The history of Latin America is a complex interplay of economic and political agenda that buffeted these countries in as a result of what can only be termed the struggle for supremacy between European powers from the 15th century.
The term Latin America is ascribed to countries in South America, North America, Central America and the Caribbean Islands that lie south of the United States where the spoken language is of Spanish or Portuguese extraction. ("Latin America," 2007)
Colonial Latin America is the period that many believe began with the discovery of Christopher Columbus of the Americas, referred to as the New World, landing in the Bahamas in 1492, but in fact the colonial era began when the Council of the Indies was convened in 1524 ad ended with the Comuero revolt in 1781. ("Colonial Period," 1998) This was after the Treaty of Tordesillas of 1493 divided the New World wherein the Spanish controlled everything west of the Line of Demarcation and the Portuguese had power over the east, which later became Brazil. At this point, the indigenous people, including the ruling Incas and Aztecs, had been overpowered by the colonists.
Large percentages of the indigenous people in colonized Latin America died during this period, attributed mostly to diseases brought by the Europeans such as measles to which the natives had no defense against. It was to augment the pool of available slave labor that the colonists decided to take advantage of the wars in Western Africa which resulted in a glut of available slaves of African descent in the late 16th.
This right of entrepreneurs to import slaves or asientos was controlled by King Charles I of Spain. These slaves were farmed out to the different colonies in large numbers, outnumbering the indigenous and European population combined. However, not all black immigrants are African-born. Spain brought Spanish-born Africans called "Ladinos" to work as mine laborers. Free Africans also immigrated to the New World in search of a better life. (Cruz, 2000)
The move to free the slaves began in the French colony of Saint-Domingue in 1793 in the middle of the French Revolutions when Lger Flicit Sonthonax emancipated all slaves and made them full citizens, only to have it revoked in 1802 by Napoleon Bonaparte.
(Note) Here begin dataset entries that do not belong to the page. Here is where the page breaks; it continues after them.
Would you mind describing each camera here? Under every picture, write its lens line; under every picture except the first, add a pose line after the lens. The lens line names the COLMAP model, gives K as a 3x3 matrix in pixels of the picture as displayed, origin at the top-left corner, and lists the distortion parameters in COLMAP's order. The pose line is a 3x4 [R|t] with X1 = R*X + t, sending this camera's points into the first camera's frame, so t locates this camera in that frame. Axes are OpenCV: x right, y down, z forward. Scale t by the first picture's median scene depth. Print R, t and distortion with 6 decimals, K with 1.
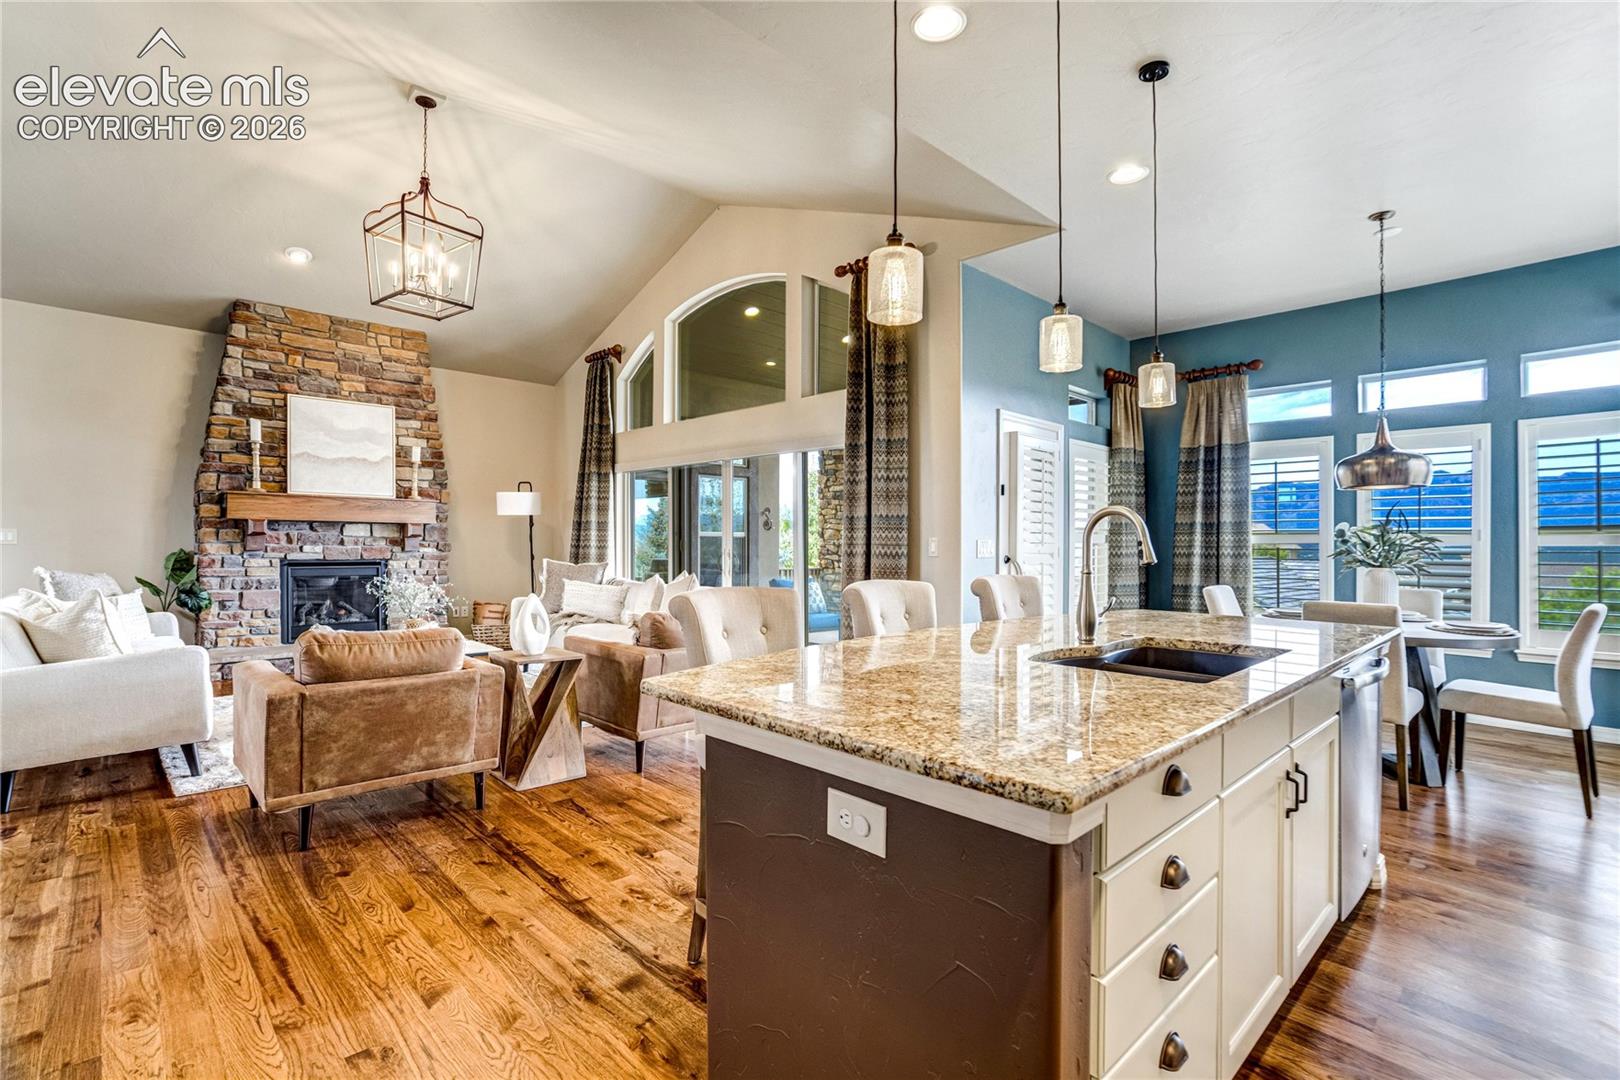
lens RADIAL K [[759.7, 0, 804.4], [0, 759.7, 550.0], [0, 0, 1]] dist [-0.028530, 0.001183]
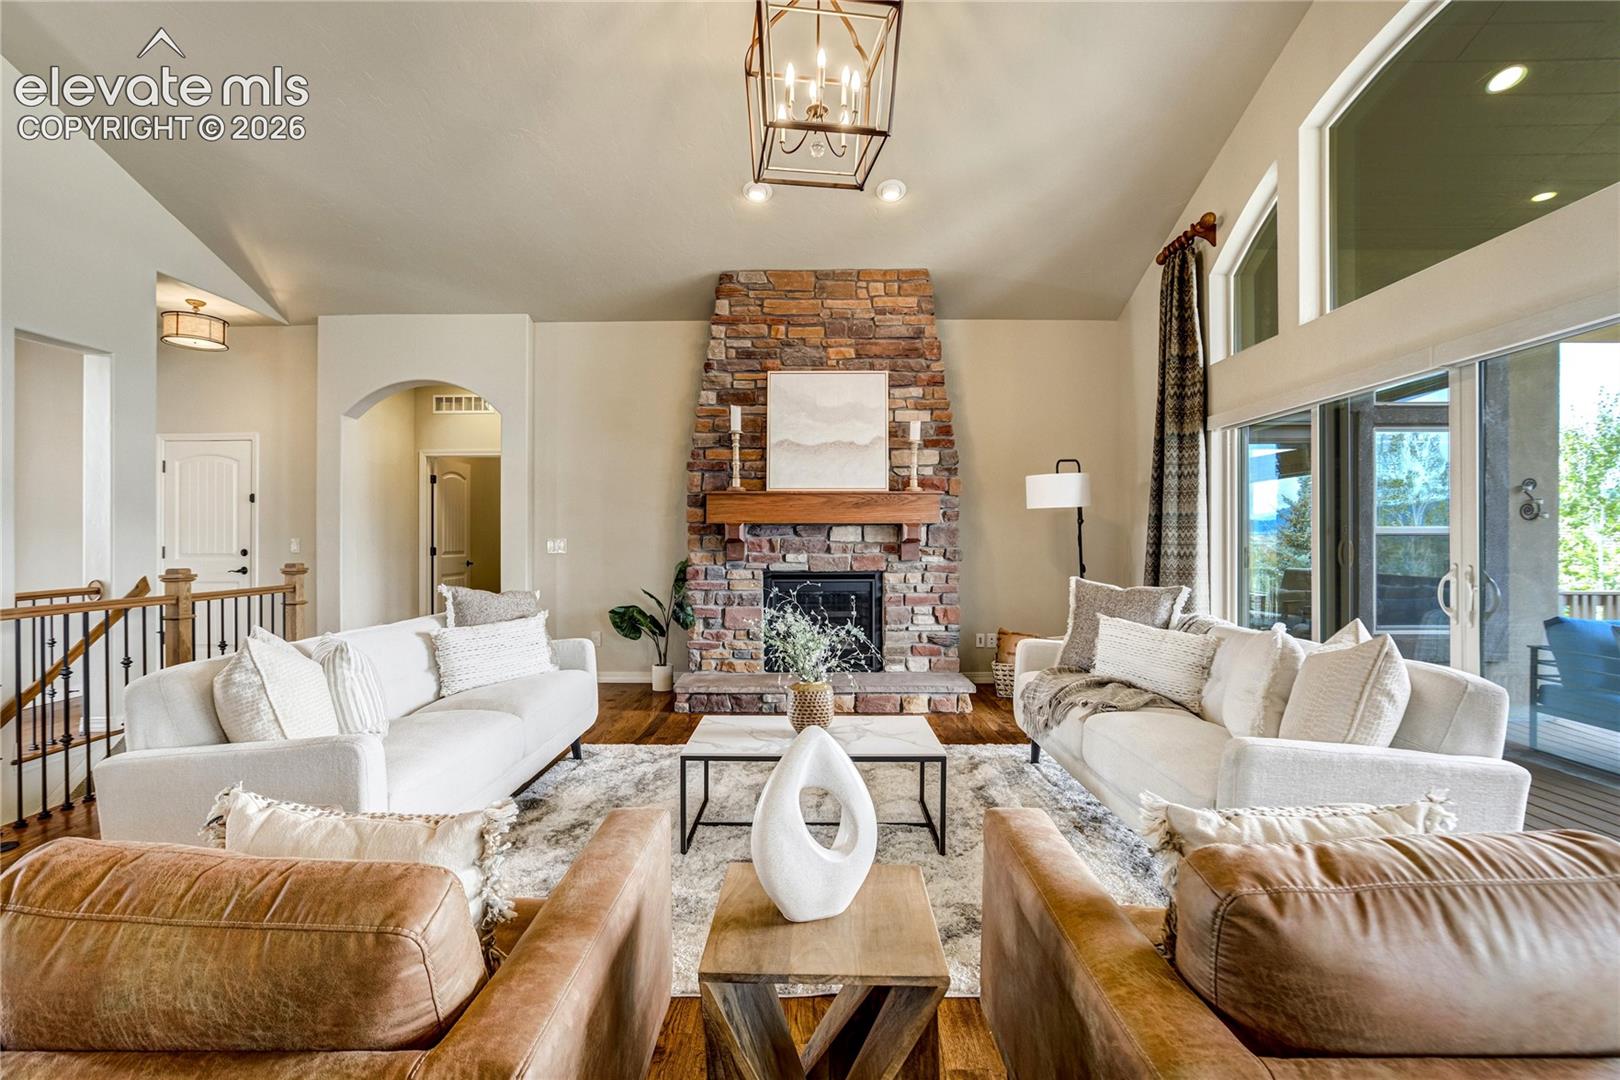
lens RADIAL K [[759.7, 0, 796.3], [0, 759.7, 550.2], [0, 0, 1]] dist [-0.028530, 0.001183]
pose [[0.708720, -0.001200, -0.705489, -0.069263], [0.002571, 0.999996, 0.000881, -0.010195], [0.705485, -0.002439, 0.708721, 0.396352]]
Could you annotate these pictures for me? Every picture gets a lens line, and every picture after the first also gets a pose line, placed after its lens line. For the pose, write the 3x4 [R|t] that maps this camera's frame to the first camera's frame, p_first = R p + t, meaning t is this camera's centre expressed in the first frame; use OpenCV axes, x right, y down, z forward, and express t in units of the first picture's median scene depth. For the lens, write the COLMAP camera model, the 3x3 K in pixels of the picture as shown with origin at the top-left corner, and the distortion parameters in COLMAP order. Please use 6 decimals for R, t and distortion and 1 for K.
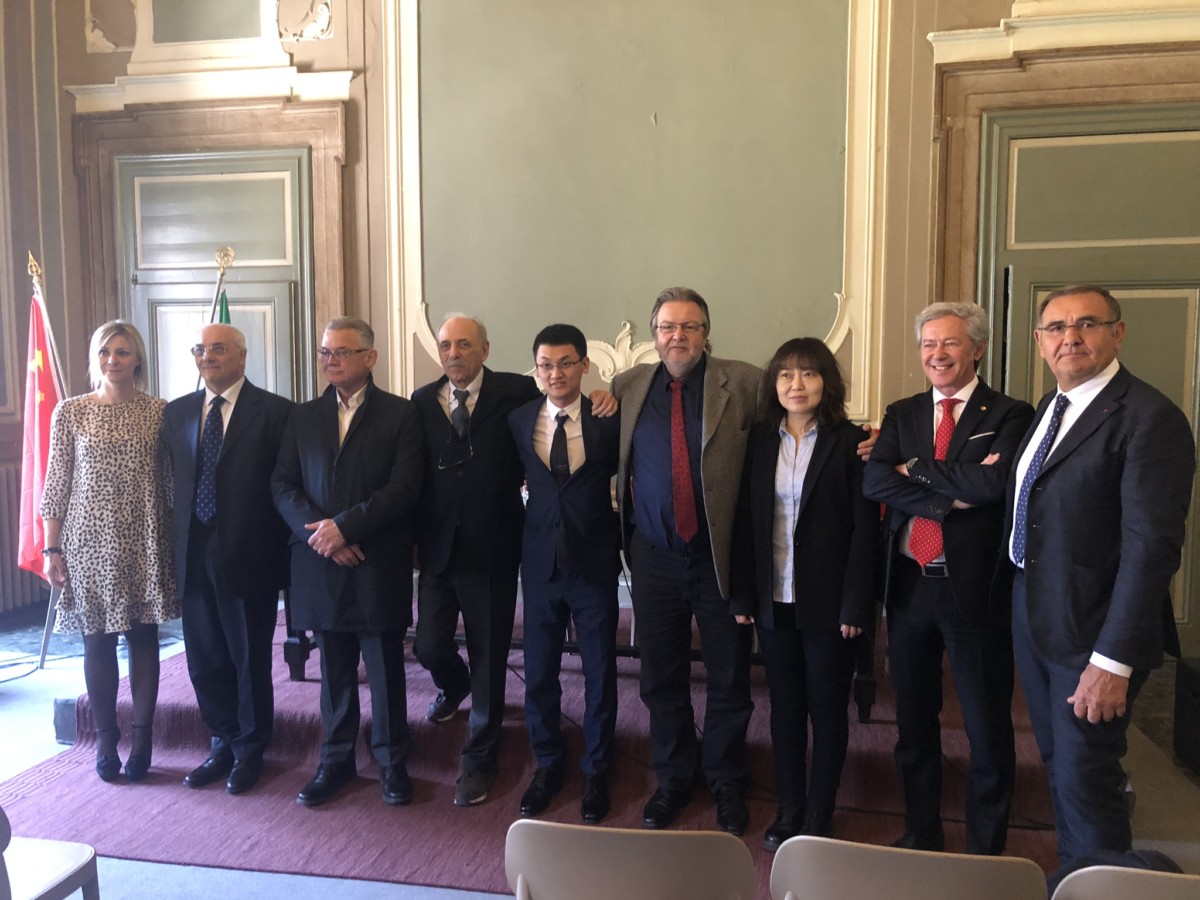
lens RADIAL K [[999.3, 0, 596.8], [0, 999.3, 462.1], [0, 0, 1]] dist [0.038104, -0.039676]
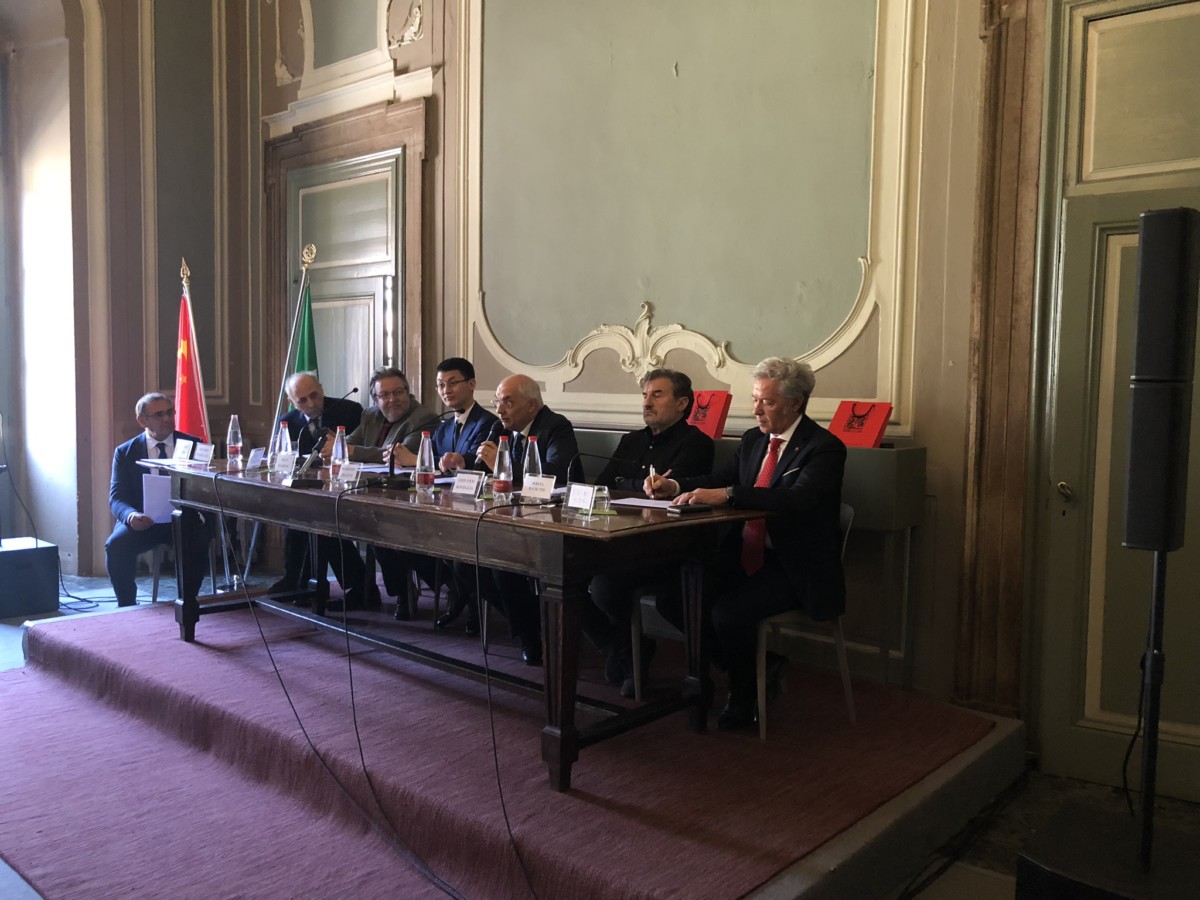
lens RADIAL K [[999.3, 0, 602.1], [0, 999.3, 460.3], [0, 0, 1]] dist [0.038104, -0.039676]
pose [[0.853583, 0.053555, -0.518197, 0.452500], [-0.059063, 0.998237, 0.005878, -0.004316], [0.517598, 0.025588, 0.855241, 0.219976]]
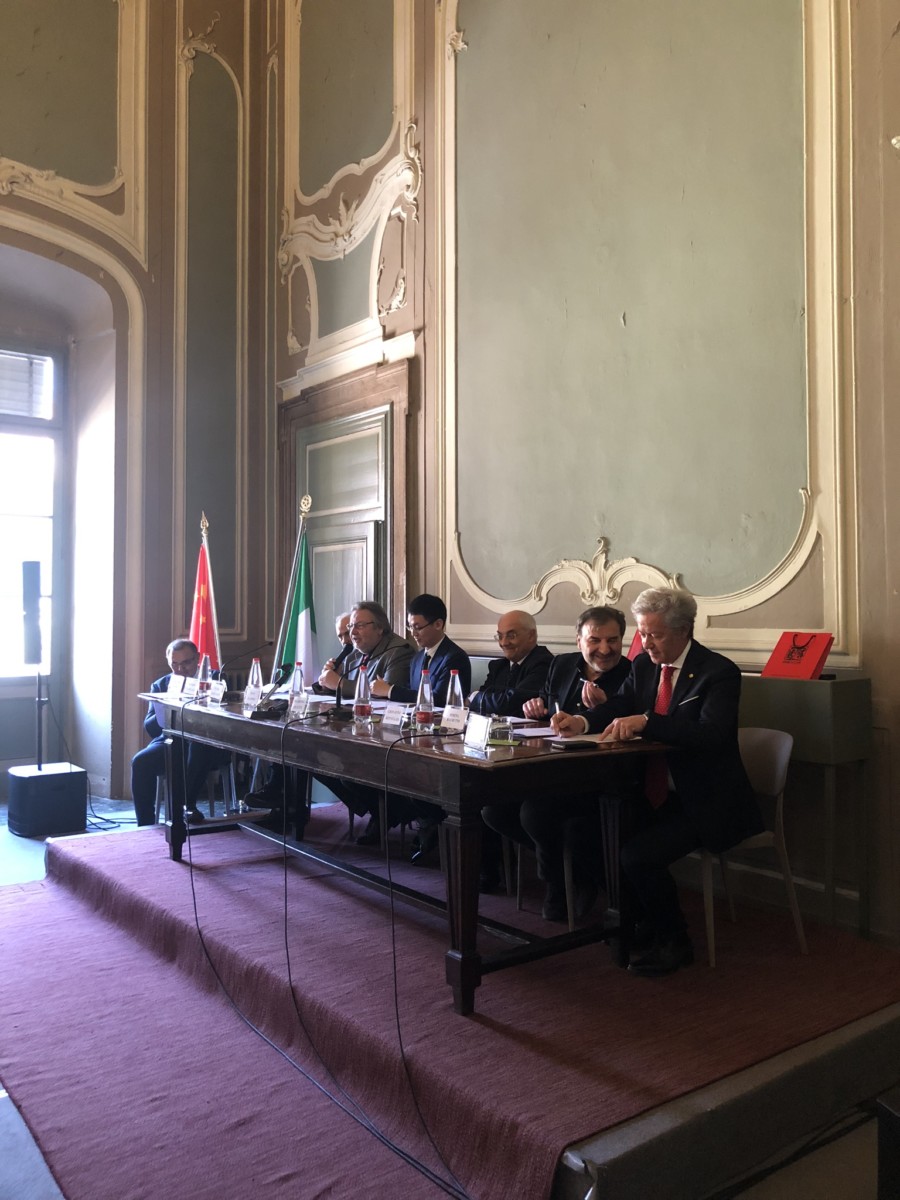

Until 1870, when the slave trade was finally outlawed, it is estimated that 10 million Africans were brought to the Americas, almost half to the Caribbean islands and the Guiana's while 38% went to Brazil. Mainland Spanish America got 6% while North America and Europe roughly approximated 4.5% each.
It seems undeniable from a popular point of view that the influences of the African immigrants, as slaves or otherwise, and to a lesser degree the European colonists who dominated them have served to enrich an otherwise self-contained population. The incursion of a foreign influence has led to the growth and development of the Latin American culture that would otherwise be unknown in the modern era. The purpose of this paper is to highlight the role of the importation of slaves of African descent on the social, cultural, and economic formation of Latin American countries.